Mas os judeus nunca irão admitir que um de seus concidadãos seja traidor, embora saibam perfeitamente que o é, e preocupam-se muito pouco com as terríveis repercussões (o duque naturalmente pensava na maldita eleição de Chaussepierre) que o crime de um dos seus pode acarretar até... Vejamos, Oriane, você não vai pretender que não é deprimente para os judeus o fato de que eles apóiam um traidor. Não vai me dizer que não é porque são judeus.

- Meu Deus, claro que não - respondeu Oriane (sentindo com irritação um certo desejo de resistir ao Júpiter tonante, e também de colocar um pouco de "inteligência" acima do Caso Dreyfus). - Mas talvez seja exatamente porque, sendo judeus e conhecendo-se a si próprios, sabem que é possível ser judeu sem ser forçosamente traidor ou antifrancês, como dizem que afirma o Sr. Drumont. Certamente se Dreyfus fosse cristão, os judeus não se interessariam por ele, mas interessam-se porque vêem perfeitamente que, se ele não fosse judeu, não o julgariam com tanta facilidade traidora priori, como diria o meu sobrinho Robert.

- As mulheres não entendem nada de política - exclamou o duque encarando a duquesa. - Pois esse crime horrível não é simplesmente uma causa judia, mas bel et bien um imenso caso nacional que pode ter as mais tremendas conseqüências para a França, de onde deveriam ser expulsos todos os judeus, embora eu reconheça que as sanções decretadas até agora o foram (de um modo ignóbil que deveria ser revisto) não contra eles, mas contra seus adversários mais eminentes, contra homens de primeira categoria, postos de lado para desgraça do nosso pobre país.

Senti que as coisas se azedavam e, precipitadamente, voltei a falar nos vestidos.

- A senhora se lembra - disse eu - da primeira vez que foi gentil comigo?

- A primeira vez que fui gentil com ele - repetiu ela, olhando risonha para o Sr. de Bréauté, cuja ponta do nariz se afilava, cujo sorriso se enternecia por polidez para com a Sra. de Guermantes, e cuja voz de faca ao ser amolada deixou ouvir alguns sons vagos e roucos.

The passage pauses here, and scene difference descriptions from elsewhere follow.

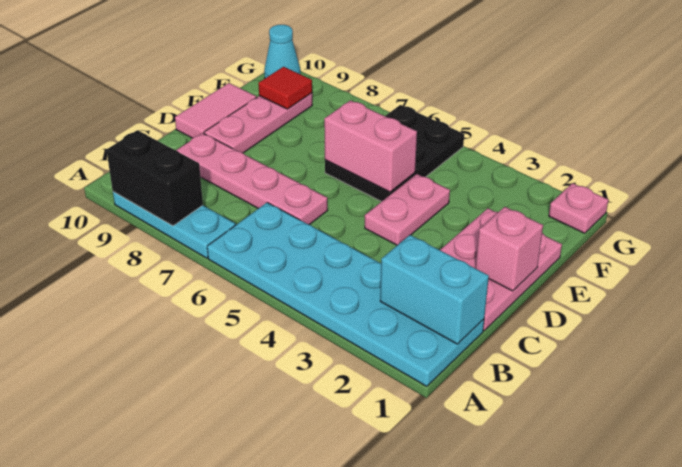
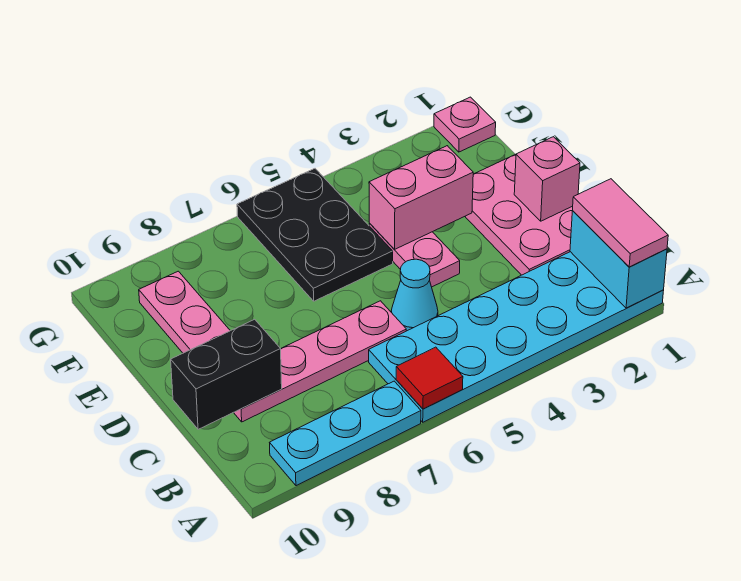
black 1x2 brick [106,130,203,226] -> black 1x2 brick moved to [171,319,282,429]
cyan 1x2 brick [380,235,489,344] -> cyan 1x2 brick turned to [570,211,667,308]
pink 1x2 tile [175,83,257,138] -> pink 1x2 tile moved to [573,179,668,267]
pink 1x2 brick [324,100,417,192] -> pink 1x2 brick moved to [369,146,473,250]
red 1x1 tile [258,67,312,109] -> red 1x1 tile moved to [396,347,463,409]
cyan 1x1 cone [264,25,300,78] -> cyan 1x1 cone moved to [391,259,438,331]

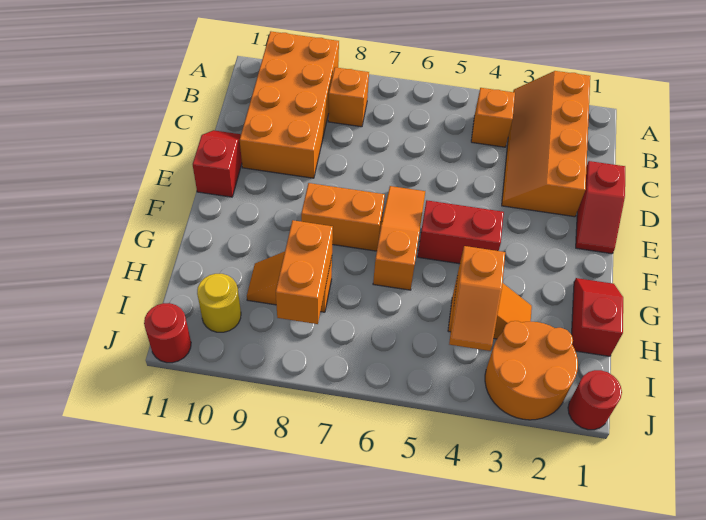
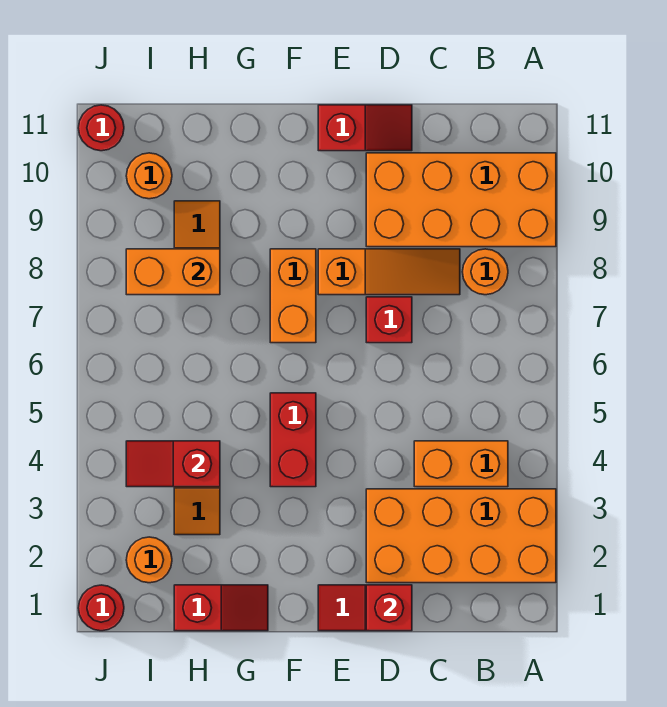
orange 2x4 slope [502,71,590,217] -> orange 2x4 brick [366,489,556,583]
orange 1x1 brick [471,88,515,147] -> orange 1x2 brick [414,441,508,487]
orange 1x1 brick [328,67,369,127] -> orange 1x1 round brick [462,249,508,295]
none -> red 1x1 brick [366,585,412,631]
none -> red 1x1 brick [366,297,412,343]
orange 1x3 slope [373,186,425,290] -> orange 1x3 slope moved to [318,249,460,295]
orange 1x2 slope [449,246,505,351] -> red 1x2 slope [126,441,220,487]
orange 2x2 round brick [485,321,578,420] -> orange 1x1 round brick [126,537,172,583]
yellow 1x1 round brick [197,274,241,332] -> orange 1x1 round brick [126,153,172,199]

- A senhora trajava um vestido amarelo com grandes flores negras.

- Mas, meu filho, é a mesma coisa, são vestidos de festa.

- E seu chapéu de bleuets que tanto apreciei! Mas enfim, tudo isso pertence ao passado. Gostaria de mandar fazer para a moça em questão um casaco de pele como o que a senhora usava ontem de manhã. Seria possível que eu o visse?

- Por ora, não. Hannibal vai ser obrigado a sair dentro de um instante. Porém volte aqui, e minha camareira lhe mostrará tudo isso. Apenas, meu filho, tenho muito gosto em lhe emprestar tudo o que desejar, mas, se mandar fazer os vestidos de Callot, de Doucet e de Paquin por costureirinhas, nunca sairá a mesma coisa.

- Mas de modo algum pretendo ir à loja de uma costureirinha, sei perfeitamente que vai ser coisa bem diversa; mas a mim interessaria compreender por que seria diferente.

- Mas você sabe que não consigo explicar nada, pois sou uma tola, falo como uma camponesa. É

uma questão de ter boa mão, de feitio; quanto às peles, pelo menos posso lhe dar um bilhete para o meu fornecedor, que desse modo não há de roubá-lo. Mas saiba que mesmo assim isso lhe custará oito ou nove mil francos.

- E aquele chambre que cheira tão mal, que a senhora usava outra noite e que é sombrio, felpudo, mosqueado, estriado de ouro com uma asa de borboleta?

- Ah, aquilo é de Fortuny. A sua jovem poderia perfeitamente usá-lo em casa. Tenho muitos deles, vou lhe mostrar; posso até lhe dar alguns, se lhe agrada. Mas gostaria principalmente que visse o da minha prima Talleyrand. Preciso escrever-lhe para que me empreste.